» ABOUT THIS EXERCISE: Collect from the data below each line with "alla".

» DATA FOR PROCESSING:
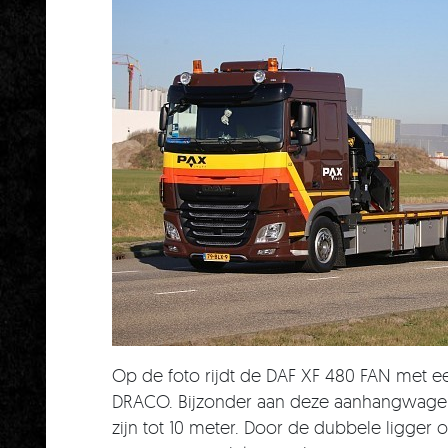
Op de foto rijdt de DAF XF 480 FAN met 
DRACO. Bijzonder aan deze aanhangwagens 
zijn tot 10 meter. Door de dubbele ligger o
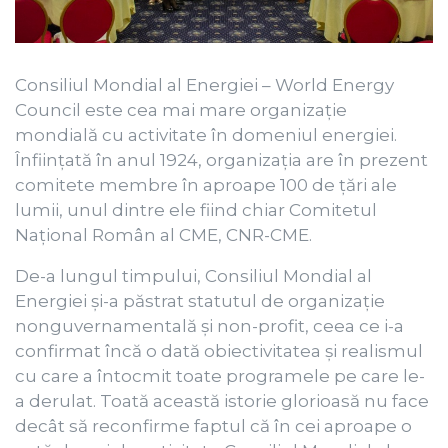
Consiliul Mondial al Energiei – World Energy
Council este cea mai mare organizație
mondială cu activitate în domeniul energiei.
Înființată în anul 1924, organizația are în prezent
comitete membre în aproape 100 de țări ale
lumii, unul dintre ele fiind chiar Comitetul
Național Român al CME, CNR-CME.
De-a lungul timpului, Consiliul Mondial al
Energiei și-a păstrat statutul de organizație
nonguvernamentală și non-profit, ceea ce i-a
confirmat încă o dată obiectivitatea și realismul
cu care a întocmit toate programele pe care le-
a derulat. Toată această istorie glorioasă nu face
decât să reconfirme faptul că în cei aproape o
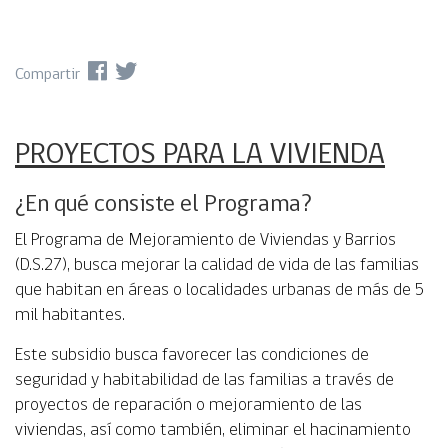
Compartir
PROYECTOS PARA LA VIVIENDA
¿En qué consiste el Programa?
El Programa de Mejoramiento de Viviendas y Barrios
(D.S.27), busca mejorar la calidad de vida de las familias
que habitan en áreas o localidades urbanas de más de 5
mil habitantes.
Este subsidio busca favorecer las condiciones de
seguridad y habitabilidad de las familias a través de
proyectos de reparación o mejoramiento de las
viviendas, así como también, eliminar el hacinamiento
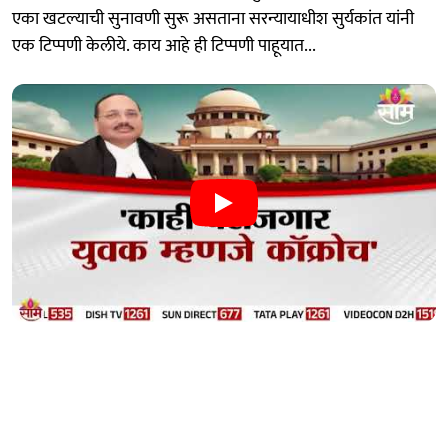
एका खटल्याची सुनावणी सुरू असताना सरन्यायाधीश सुर्यकांत यांनी
एक टिप्पणी केलीये. काय आहे ही टिप्पणी पाहूयात...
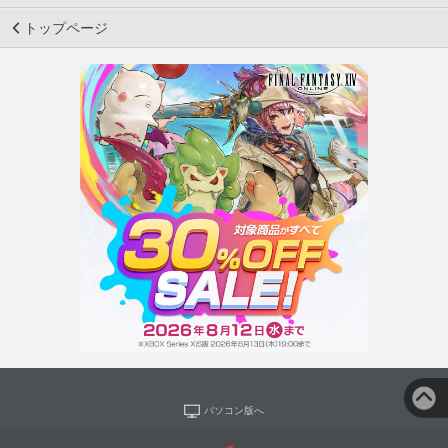
トップページ
パソコン版へ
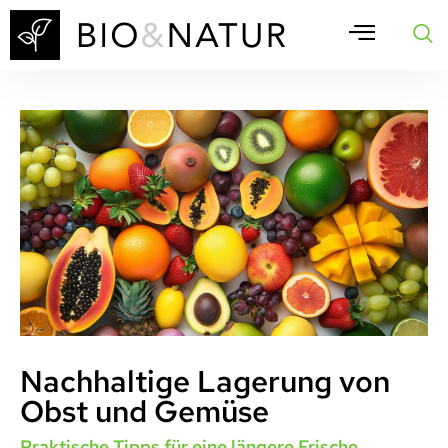
Nachhaltige Lagerung von
Obst und Gemüse
Praktische Tipps für eine längere Frische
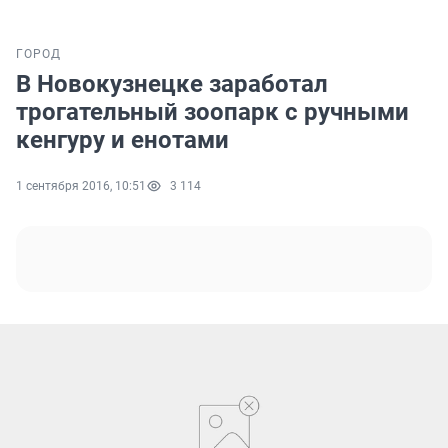
ГОРОД
В Новокузнецке заработал
трогательный зоопарк с ручными
кенгуру и енотами
1 сентября 2016, 10:51
3 114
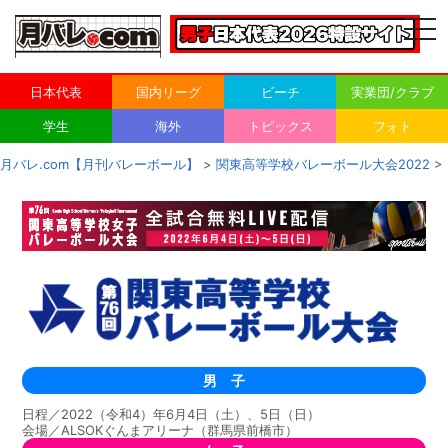
togg
navi
日本代表
国内リーグ
ビーチ
実業団/クラブ
学生
海外
トピックス
フォト
月バレ.com【月刊バレーボール】
>
関東高等学校バレーボール大会2022
>
男 子
日程／2022（令和4）年6月4日（土）、5日（日）
会場／ALSOKぐんまアリーナ（群馬県前橋市）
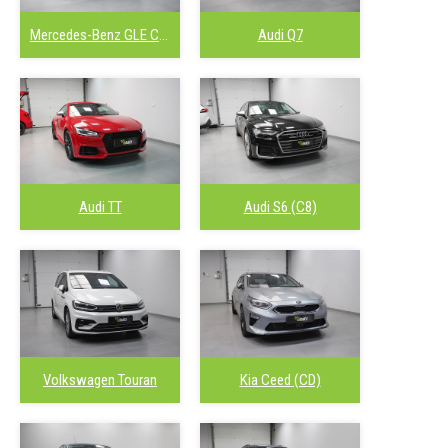
Mercedes-Benz GLE Coupe
Audi Q7
Audi TT
Audi S6 (C8)
Volkswagen Touran
Kia Ceed (CD)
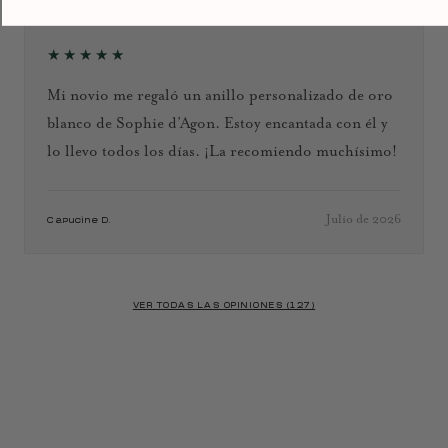
★★★★★
Mi novio me regaló un anillo personalizado de oro
blanco de Sophie d’Agon. Estoy encantada con él y
lo llevo todos los días. ¡La recomiendo muchísimo!
Julio de 2026
Capucine D.
VER TODAS LAS OPINIONES (127)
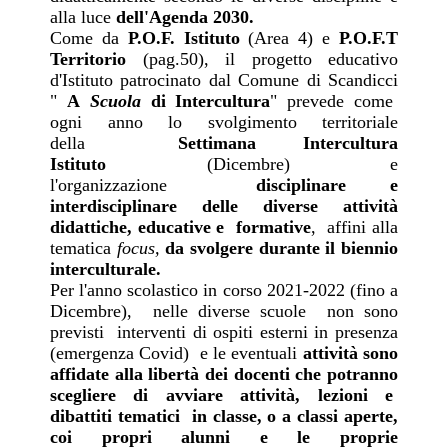
alla luce
dell'Agenda 2030.
Come da
P.O.F. Istituto
(Area 4) e
P.O.F.T
Territorio
(pag.50), il progetto educativo
d'Istituto patrocinato dal Comune di Scandicci
"
A
Scuola
di Intercultura
" prevede come
ogni anno lo svolgimento territoriale
della
Settimana Intercultura
Istituto
(Dicembre) e
l'organizzazione
disciplinare e
interdisciplinare delle diverse attività
didattiche,
educative e formative
, affini alla
tematica
focus,
da svolgere durante il biennio
interculturale.
Per l'anno scolastico in corso 2021-2022 (fino a
Dicembre),
nelle diverse scuole
non sono
previsti interventi di ospiti esterni in presenza
(emergenza Covid) e le eventuali
attività sono
affidate alla libertà dei docenti che potranno
scegliere di avviare attività, lezioni e
dibattiti tematici in classe, o a classi aperte,
coi propri alunni e le proprie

» RESPONSE BOX:
alla luce
, affini alla
affidate alla libertà dei docenti che potranno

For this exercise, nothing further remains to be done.